"A child takes life as it comes because he has no other way of taking it. The world had come to an end that Saturday morning, but each time we had moved to another place, I had seen a world come to an end, and there had always been another world to replace it. When somebody you love dies, Mark Twain said, it is like when your house burns down; it isn't for years that you realize the full extent of your loss. For me it was longer than most, if indeed I have realized it fully even yet, and in the meantime the loss came to get buried so deep in me that after a time I scarcely ever took it out to look at it at all, let alone speak of it."
After thinking I should add The Sacred Journey to my reading list, I pulled out my pen and marked that passage. As someone who lost his mom at a young age and has only recently started to realize the profound effect that event has had on my life and who I am as a person, I appreciate Buechner's words. It's actually startling to me how well his words describe me as a 13 year old trying to figure out life after experiencing that loss. I often avoided the subject. When my dad wanted to talk about my mom, I remember sometimes simply telling him, "I don't want to talk about it." So we didn't.
Instead I obsessed over school work...like staying up until one in the morning doing homework and practicing my saxophone obsessed. I guess it seemed easier to control. But when things at school didn't go well, it got ugly. The most vivid memory I have of that playing out was toward the end of my 8th grade year. Our English teacher, Mrs. Barnes, assigned our class to do a project on the book Ender's Game. I was furious at Mrs. Barnes when she determined I could have been a little more creative with my work and awarded me 93 out of 95 points on the project instead of the full 95 I felt I deserved. I proceeded to argue with Mrs. Barnes about my alleged lack of creativity and she told me, "Jason, you still got an A." Certainly a truthful statement, but I was so mad it didn't matter. You would have thought the world had ended. As Buechner states, though, my world had already come to an end. I just wasn't aware of it.
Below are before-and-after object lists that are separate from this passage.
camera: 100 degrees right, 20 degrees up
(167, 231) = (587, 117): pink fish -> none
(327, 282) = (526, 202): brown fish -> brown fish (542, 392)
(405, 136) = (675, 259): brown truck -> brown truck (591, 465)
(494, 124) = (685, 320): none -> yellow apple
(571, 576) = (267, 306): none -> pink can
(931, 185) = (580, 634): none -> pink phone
A counselor I've seen has said that something in me went underground when my mom died. I don't like how that sounds, but I can't deny that it feels true. I have theories as to what "went underground," but they remain theories in progress for the time being.
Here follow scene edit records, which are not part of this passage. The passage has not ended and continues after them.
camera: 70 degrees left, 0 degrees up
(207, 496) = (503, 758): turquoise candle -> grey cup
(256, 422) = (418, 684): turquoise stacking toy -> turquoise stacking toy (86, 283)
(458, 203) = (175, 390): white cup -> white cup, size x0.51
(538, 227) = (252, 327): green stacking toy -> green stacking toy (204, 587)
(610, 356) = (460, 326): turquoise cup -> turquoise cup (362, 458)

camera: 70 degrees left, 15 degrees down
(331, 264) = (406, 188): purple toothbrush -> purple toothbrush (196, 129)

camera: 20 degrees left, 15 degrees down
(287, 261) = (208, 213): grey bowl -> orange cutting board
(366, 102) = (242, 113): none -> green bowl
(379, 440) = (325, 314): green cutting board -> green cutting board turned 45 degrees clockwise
I still miss my mom. She was funny, loved the Lord, made really great spaghetti, hugged me when I cried, hooked me up with quality after-school snacks, took me to a Teenage Mutant Ninja Turtles concert for my 11th birthday, stood in line with me for hours to meet the girl of my dreams from the Mickey Mouse Club (and gave me a stuffed bear to give to her!) and always managed to surprise me with thoughtful and creative Christmas gifts. It reminds me how grateful I am for the time I did have with her.